Two individuals stood out and Knight’s book only really focuses on them when it comes to the bureau’s successes. Lorna Middleton and Alan Hencher seemed to be able to visualise coming events and had almost physical reactions when these would involve significant death or disaster. Neither Barker or Knight’s book really explain how this could possibly happen apart from a few lines about the nature of time being different than what we imagine and so on.

The book diverges into equally interesting accounts of the other topics taking up Barker’s professional and private life. The state of mental health care and the patients in the UK system in the 1960s take up a large chunk of this book as Barker struggles to work at and then help run crumbling facilities with outdated policies. Barker continued his work on the physical effects of fear publishing several papers and a book which drew disdain from his colleagues and employers. At the same time, he was attempting to provide for a young family and something had to give. His own physical and mental health suffered and soon the bureau’s star correspondents were warning him of dark things around the corner.

I found this book most fascinating and engaging as it covered several topics that personally interest me as well as introducing me to things like the grubby world of 1960s newspapers and the so-called nocebo effect. This is much more than a book on the paranormal field of precognition, it is about human lives and is more interesting as a result.

Saga Volume Eleven

Saga Volume Eleven by Brian K. Vaughan and Fiona Staples (2023 Image Comics Inc. softback 160pp) 

 

This is going to be brief because there’s simply not a great deal to say about this, the eleventh collected volume of an on-going comic book series. Saga has been going since 2012 and I’ve been collecting these softback versions for about a decade. This volume is certainly not the place to start reading if you’re new. I understand all previous volumes are still in print and are readily available. All volumes are also available in digital form and I surprised myself by discovering I had volume 1-9 as pdfs already as part of a larger set of Image Comics publications that were offered by the Humble Bundle website recently.

To the uninitiated, Saga has been telling the tale of Alana and Marko, soldiers on opposite sides of a galactic war who fell in love, created a family and then went on the run as the authorities, media and other interested parties decided to hunt them down.

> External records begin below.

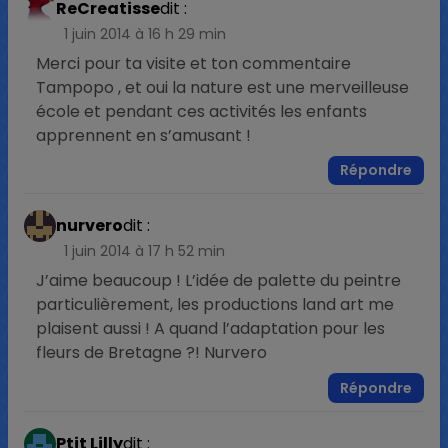
ReCreatisse
dit :
1 juin 2014 à 16 h 29 min
Merci pour ta visite et ton commentaire
Tampopo , et oui la nature est une merveilleuse
école et pendant ces activités les enfants
apprennent en s’amusant !
Répondre
nurvero
dit :
1 juin 2014 à 17 h 52 min
J’aime beaucoup ! L’idée de palette du peintre
particulièrement, les productions land art me
plaisent aussi ! A quand l’adaptation pour les
fleurs de Bretagne ?! Nurvero
Répondre
Ptit Lilly
dit :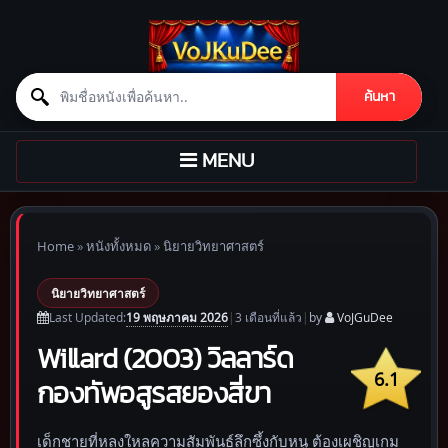
Search for:
ค้นหา
Skip to content
TOGGLE
MENU
NAVIGATION
Home
»
หนังทั้งหมด
»
นิยายวิทยาศาสตร์
นิยายวิทยาศาสตร์
19 พฤษภาคม 2026
Last Updated:
|
3 เดือน
ที่แล้ว
|
by
VoJGuDee
Willard (2003) วิลลาร์ด
6.1
กองทัพอสูรสยองสี่ขา
เด็กชายที่หลงใหลความสัมพันธ์ลึกซึ้งกับหนู ต้องเผชิญเกม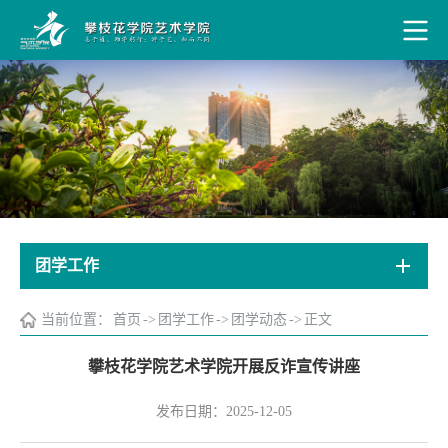
团学工作
当前位置：
首页
->
团学工作
->
团学动态
->
正文
攀枝花学院艺术学院开展反诈宣传讲座
发布日期：2025-12-05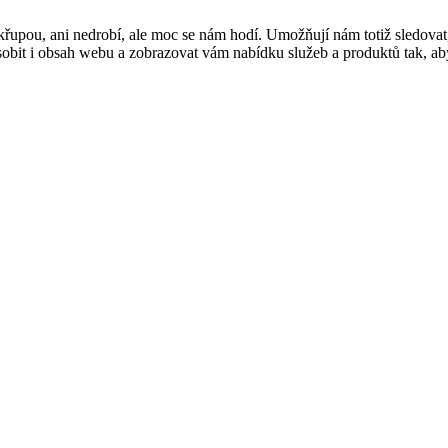
řupou, ani nedrobí, ale moc se nám hodí. Umožňují nám totiž sledovat
t i obsah webu a zobrazovat vám nabídku služeb a produktů tak, abyst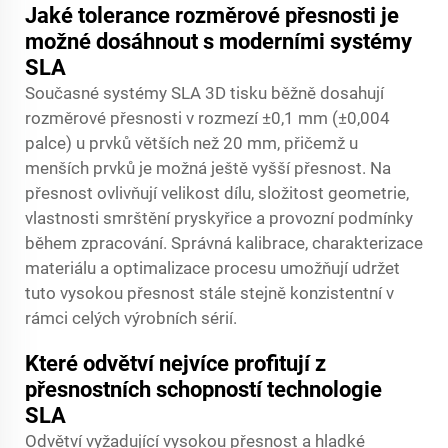
Jaké tolerance rozměrové přesnosti je
možné dosáhnout s moderními systémy
SLA
Současné systémy SLA 3D tisku běžně dosahují
rozměrové přesnosti v rozmezí ±0,1 mm (±0,004
palce) u prvků větších než 20 mm, přičemž u
menších prvků je možná ještě vyšší přesnost. Na
přesnost ovlivňují velikost dílu, složitost geometrie,
vlastnosti smrštění pryskyřice a provozní podmínky
během zpracování. Správná kalibrace, charakterizace
materiálu a optimalizace procesu umožňují udržet
tuto vysokou přesnost stále stejně konzistentní v
rámci celých výrobních sérií.
Které odvětví nejvíce profitují z
přesnostních schopností technologie
SLA
Odvětví vyžadující vysokou přesnost a hladké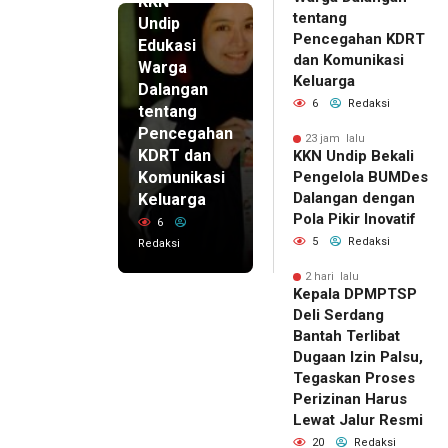
KKN
tentang
Undip
Pencegahan KDRT
Edukasi
dan Komunikasi
Warga
Keluarga
Dalangan
6
Redaksi
tentang
Pencegahan
23 jam lalu
KDRT dan
KKN Undip Bekali
Komunikasi
Pengelola BUMDes
Dalangan dengan
Keluarga
Pola Pikir Inovatif
6
5
Redaksi
Redaksi
2 hari lalu
Kepala DPMPTSP
Deli Serdang
Bantah Terlibat
Dugaan Izin Palsu,
Tegaskan Proses
Perizinan Harus
Lewat Jalur Resmi
20
Redaksi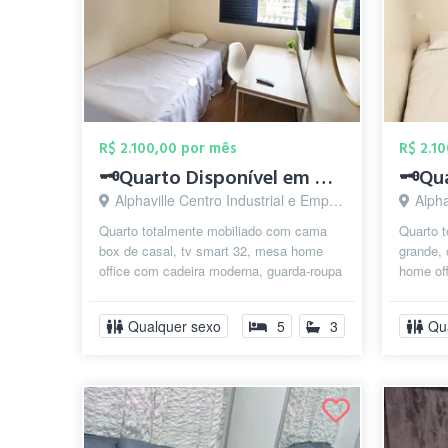
R$ 2.100,00 por mês
R$ 2.1
🗝️Quarto Disponível em Alphaville ✅
Alphaville Centro Industrial e Empresarial/Alphaville., Barueri - SP
Alphaville
Quarto totalmente mobiliado com cama
Quarto 
box de casal, tv smart 32, mesa home
grande, 
office com cadeira moderna, guarda-roupa
home off
planejado. ⚠️ Incluso Limpeza (in...
espelhad
Qualquer sexo
5
3
Qu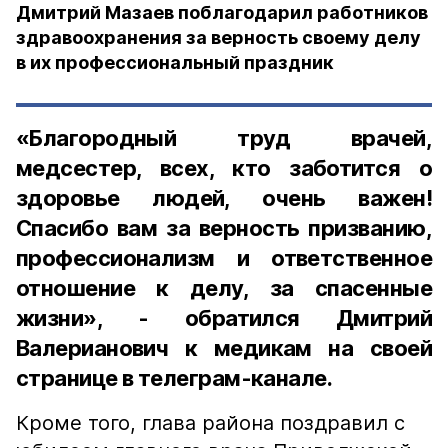
Дмитрий Мазаев поблагодарил работников
здравоохранения за верность своему делу
в их профессиональный праздник
«Благородный труд врачей,
медсестер, всех, кто заботится о
здоровье людей, очень важен!
Спасибо вам за верность призванию,
профессионализм и ответственное
отношение к делу, за спасенные
жизни», - обратился Дмитрий
Валерианович к медикам на своей
странице в телеграм-канале.
Кроме того, глава района поздравил с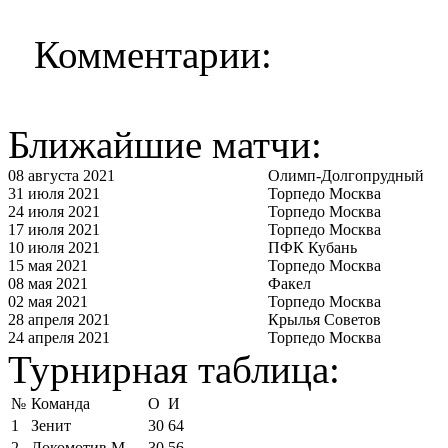
Комментарии:
Ближайшие матчи:
08 августа 2021
Олимп-Долгопрудный
31 июля 2021
Торпедо Москва
24 июля 2021
Торпедо Москва
17 июля 2021
Торпедо Москва
10 июля 2021
ПФК Кубань
15 мая 2021
Торпедо Москва
08 мая 2021
Факел
02 мая 2021
Торпедо Москва
28 апреля 2021
Крылья Советов
24 апреля 2021
Торпедо Москва
Турнирная таблица:
№
Команда
О
И
1
Зенит
30
64
2
Локомотив М
30
56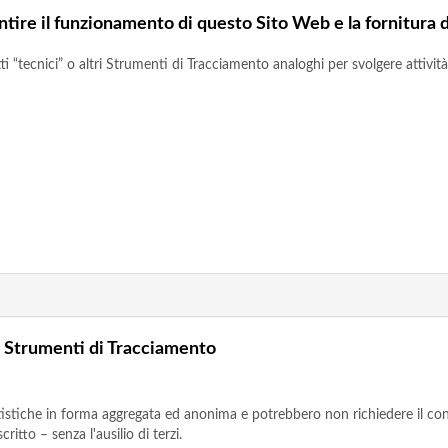
ntire il funzionamento di questo Sito Web e la fornitura d
tecnici” o altri Strumenti di Tracciamento analoghi per svolgere attività 
di Strumenti di Tracciamento
tatistiche in forma aggregata ed anonima e potrebbero non richiedere il co
itto – senza l'ausilio di terzi.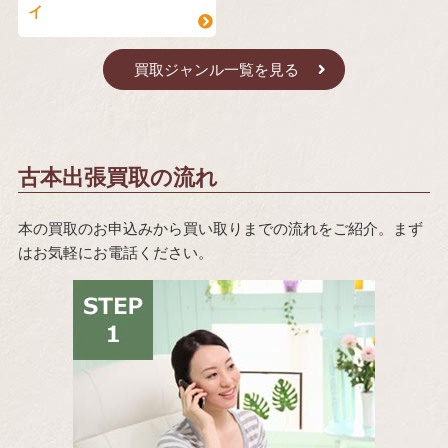
イ
買取ジャンル一覧を見る
古本出張買取の流れ
本の買取のお申込みから買い取りまでの流れをご紹介。まず
はお気軽にお電話ください。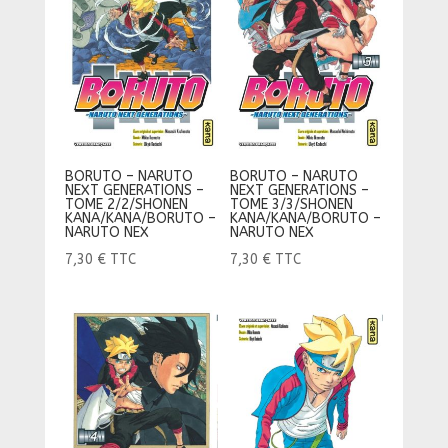
BORUTO – NARUTO
BORUTO – NARUTO
NEXT GENERATIONS –
NEXT GENERATIONS –
TOME 2/2/SHONEN
TOME 3/3/SHONEN
KANA/KANA/BORUTO –
KANA/KANA/BORUTO –
NARUTO NEX
NARUTO NEX
7,30
€
TTC
7,30
€
TTC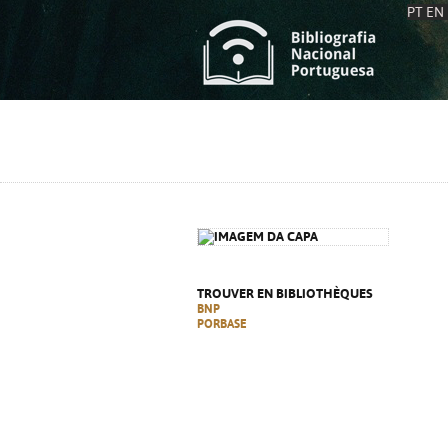
PT
EN
L
S
C
C
S
S
A
A
TROUVER EN BIBLIOTHÈQUES
BNP
PORBASE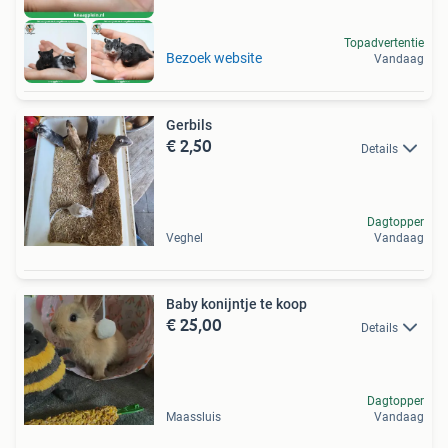
Topadvertentie
Bezoek website
Vandaag
Gerbils
€ 2,50
Details
Dagtopper
Veghel
Vandaag
Baby konijntje te koop
€ 25,00
Details
Dagtopper
Maassluis
Vandaag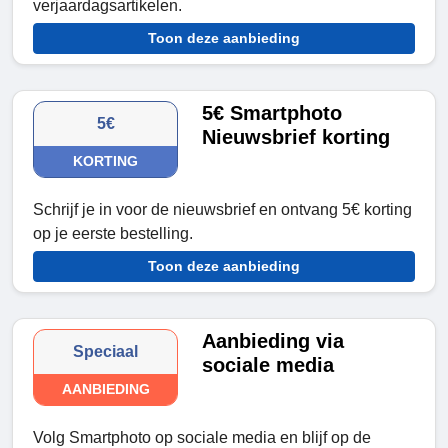
verjaardagsartikelen.
Toon deze aanbieding
5€ Smartphoto
5€
Nieuwsbrief korting
KORTING
Schrijf je in voor de nieuwsbrief en ontvang 5€ korting
op je eerste bestelling.
Toon deze aanbieding
Aanbieding via
Speciaal
sociale media
AANBIEDING
Volg Smartphoto op sociale media en blijf op de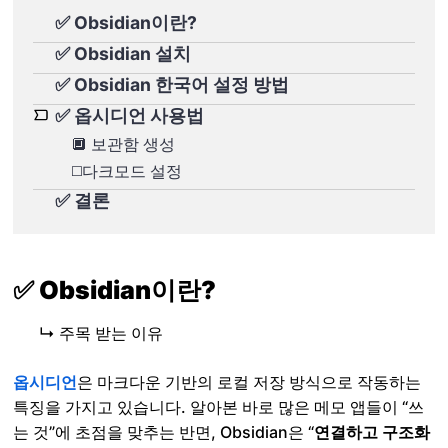
✅ Obsidian이란?
✅ Obsidian 설치
✅ Obsidian 한국어 설정 방법
✅ 옵시디언 사용법
🔲 보관함 생성
◻️다크모드 설정
✅ 결론
✅ Obsidian이란?
↳ 주목 받는 이유
옵시디언
은 마크다운 기반의 로컬 저장 방식으로 작동하는
특징을 가지고 있습니다. 알아본 바로 많은 메모 앱들이 “쓰
는 것”에 초점을 맞추는 반면, Obsidian은 “
연결하고 구조화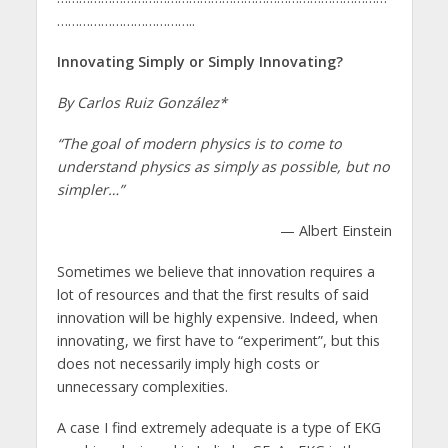
………………………………..
Innovating Simply or Simply Innovating?
By Carlos Ruiz González*
“The goal of modern physics is to come to
understand physics
as simply as possible, but no
simpler…”
— Albert Einstein
Sometimes we believe that innovation requires a
lot of resources and that the first results of said
innovation will be highly expensive. Indeed, when
innovating, we first have to “experiment”, but this
does not necessarily imply high costs or
unnecessary complexities.
A case I find extremely adequate is a type of EKG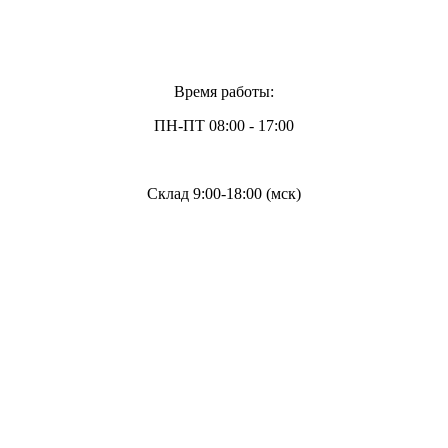
Время работы:
ПН-ПТ 08:00 - 17:00
Склад 9:00-18:00 (мск)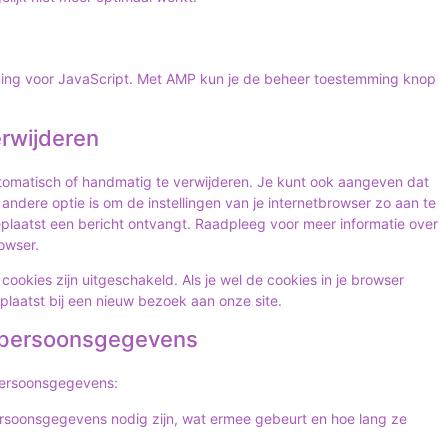
ning voor JavaScript. Met AMP kun je de beheer toestemming knop
erwijderen
utomatisch of handmatig te verwijderen. Je kunt ook aangeven dat
ndere optie is om de instellingen van je internetbrowser zo aan te
eplaatst een bericht ontvangt. Raadpleeg voor meer informatie over
rowser.
e cookies zijn uitgeschakeld. Als je wel de cookies in je browser
laatst bij een nieuw bezoek aan onze site.
t persoonsgegevens
 persoonsgegevens:
rsoonsgegevens nodig zijn, wat ermee gebeurt en hoe lang ze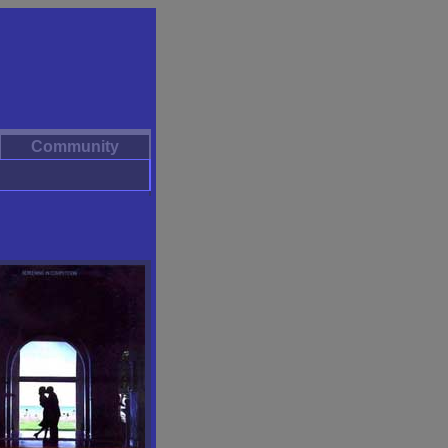
Community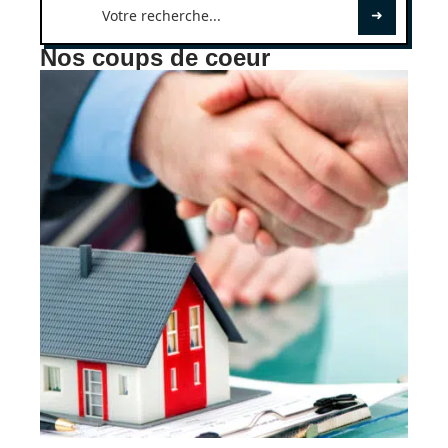
Nos coups de coeur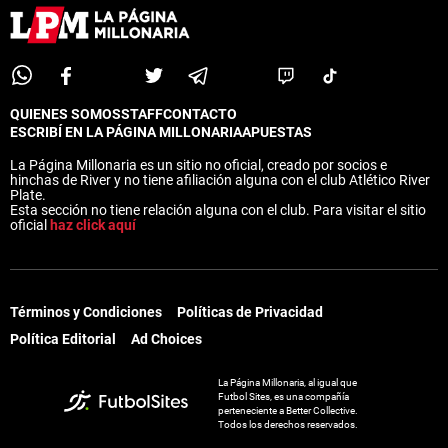
QUIENES SOMOS
STAFF
CONTACTO
ESCRIBÍ EN LA PÁGINA MILLONARIA
APUESTAS
La Página Millonaria es un sitio no oficial, creado por socios e
hinchas de River y no tiene afiliación alguna con el club Atlético River
Plate.
Esta sección no tiene relación alguna con el club. Para visitar el sitio
oficial
haz click aquí
Términos y Condiciones
Políticas de Privacidad
Política Editorial
Ad Choices
La Página Millonaria, al igual que
Futbol Sites, es una compañía
perteneciente a Better Collective.
Todos los derechos reservados.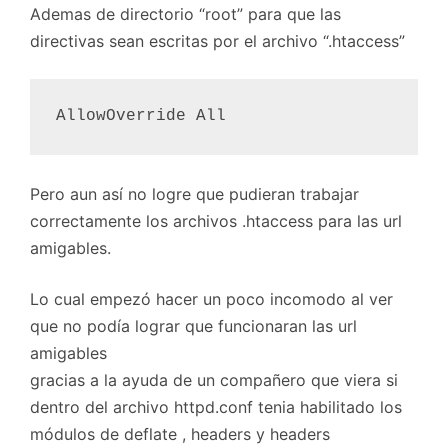
Ademas de directorio “root” para que las
directivas sean escritas por el archivo “.htaccess”
Pero aun así no logre que pudieran trabajar
correctamente los archivos .htaccess para las url
amigables.
Lo cual empezó hacer un poco incomodo al ver
que no podía lograr que funcionaran las url
amigables
gracias a la ayuda de un compañero que viera si
dentro del archivo httpd.conf tenia habilitado los
módulos de deflate , headers y headers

There was a major development a couple of volumes back that took Marko out of the story followed by a four-year hiatus of the comic series. Now it has resumed I’m not sure the story-telling has really resumed the momentum. Although things still happen, it feels like its treading water somewhat but perhaps the author is just laying the groundwork for big things that are still to happen.

In this volume we find Alana and the family seemingly stranded on a backwater planet scrabbling to raise money to survive and perhaps find their back way off-world. Alana is working with assorted aliens in an Amazon-like warehouse while the children beg on the streets and look for their own hustle.

Meanwhile the mercenary ‘The Will’ is having adventures which involve his former girlfriend and their associates while Landfall government agent Gale has found new leads which brings him closer to finding the family but puts his own life in danger.

Alana discovers a possible way out but then has to rescue the children who have essentially gone looking for magic beans to bring back Marko.

Overall, there are not huge developments in this volume but you can’t fault the writing – Vaughan can generate emotion from the reader in a couple of panels while Staples remains on top form with her artwork.

Good but are we still 10 volumes away from any resolution?